The struggles required Siakam — who is entering the first year of his four-year, $130 million contract — to reflect and adjust.

“I think for me, I mean, obviously, not having the result that we wanted as a team. And then, for me personally, not playing how I wanted to do. For me my summer — or off-season — is always focussed on just going back and better and working on things and making sure that I come back a better player,” he said. “And I think it was no different, but obviously with a little edge, knowing that we didn’t get where we wanted as a team. And then myself, I didn’t play the way that I wanted to, so I think just a little bit more.”

It was the example of veteran teammates like Ibaka that Siakam has drawn inspiration from — their off-the-floor preparation and their leadership qualities.

“From Kyle [Lowry] and Serge and all those guys, just for me, seeing as many years they’ve been playing, that’s amazing for me and something that you have to be inspired to do,” said Siakam. “Also, they always get us together and things like that. There are little things I will definitely learn from them… there are so many great people that were around that I feel I kind of learned from. And the relationship is always there.

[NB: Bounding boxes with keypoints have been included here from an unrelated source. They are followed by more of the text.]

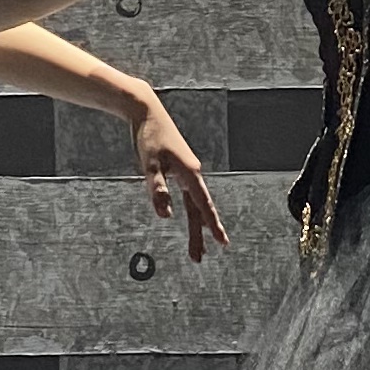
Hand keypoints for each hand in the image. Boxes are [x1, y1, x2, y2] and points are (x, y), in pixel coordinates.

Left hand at [128, 89, 228, 262]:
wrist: (147, 111)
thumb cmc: (149, 137)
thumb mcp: (150, 165)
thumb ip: (158, 190)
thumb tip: (166, 216)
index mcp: (189, 174)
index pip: (202, 206)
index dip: (212, 226)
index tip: (223, 243)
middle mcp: (192, 174)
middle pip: (199, 210)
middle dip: (200, 235)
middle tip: (199, 258)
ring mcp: (187, 171)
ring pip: (195, 204)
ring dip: (196, 226)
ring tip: (198, 247)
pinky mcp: (180, 168)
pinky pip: (190, 196)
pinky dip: (192, 211)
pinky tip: (191, 218)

So you can always talk to them and reach out and figure out how to be better.”

But that relationship will have to be maintained from a distance. And even though Siakam sounded positive about the prospects of teaming with Aron Baynes — who was signed to replace Ibaka — and with the potential of Alex Len and Chris Boucher, who will be given the opportunity to earn the minutes that belonged to Gasol, it’s fair to wonder if the Raptors wouldn’t have been better served by being bolder in their pursuit of Ibaka.

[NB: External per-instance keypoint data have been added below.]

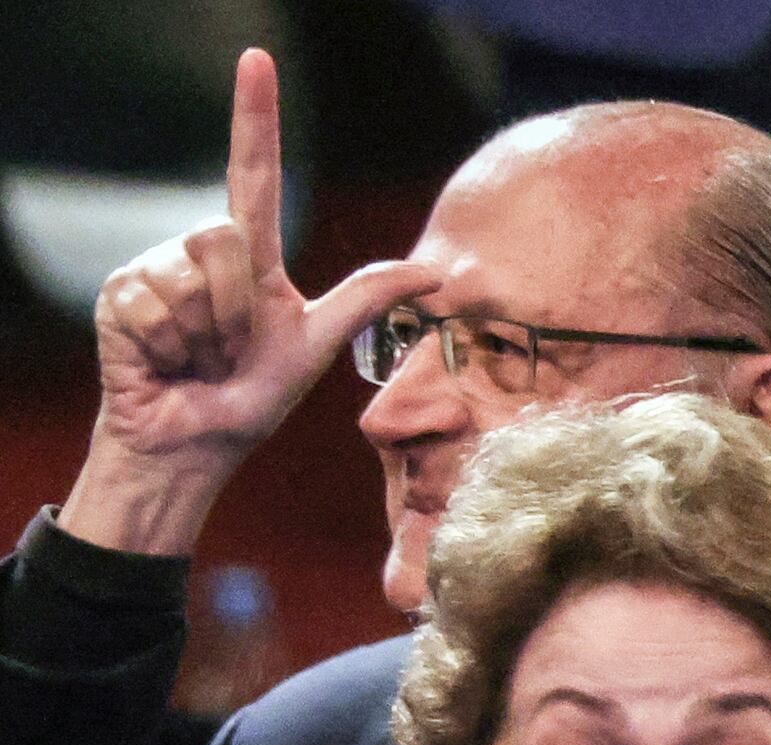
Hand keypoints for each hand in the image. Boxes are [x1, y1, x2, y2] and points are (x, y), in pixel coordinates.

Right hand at [59, 49, 437, 554]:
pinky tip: (165, 361)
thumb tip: (435, 274)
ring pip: (191, 275)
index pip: (253, 172)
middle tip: (232, 350)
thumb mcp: (317, 344)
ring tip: (199, 358)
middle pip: (226, 237)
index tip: (256, 60)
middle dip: (238, 308)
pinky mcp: (119, 298)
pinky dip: (171, 345)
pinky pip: (154, 305)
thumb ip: (368, 300)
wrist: (196, 442)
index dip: (254, 116)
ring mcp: (152, 270)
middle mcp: (197, 251)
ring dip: (207, 333)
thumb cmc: (251, 395)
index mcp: (249, 256)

Certainly, Ibaka still sounds like he’s struggling to come to grips with leaving the Raptors even after joining the Clippers — a clear championship contender.

“I enjoyed the games with the guys,” Ibaka said. “I played with two of the best point guards in Kyle and Freddie [VanVleet], my teammates, coaches, organization, even the owner of the team, the fans. On top of that, the last two years I’ve been playing the best basketball of my career,” he said.

“That’s one reason I thought I wasn’t going to leave the Raptors. When the time came to talk about the contract and everything, I was like, ‘Yeah, I just had my best season coming from the bench with limited minutes.’ … And I know Freddie [who signed a four-year deal for $85 million] was priority No. 1. It’s normal, of course. Freddie’s younger than me. He had the best [season of his] career. [But] I thought the Raptors were going to come and really show me and convince me that they wanted me to stay.”

They didn’t though. Webster and Ujiri flew all that way to meet with Ibaka to offer him a one-year deal at barely half of what he’d earned the previous year, even though he’d played the best basketball of his career as a Raptor.

And so he took his talents from Toronto to Hollywood — with a brief stop in Cancun — leaving a hole that Siakam and others will have to fill.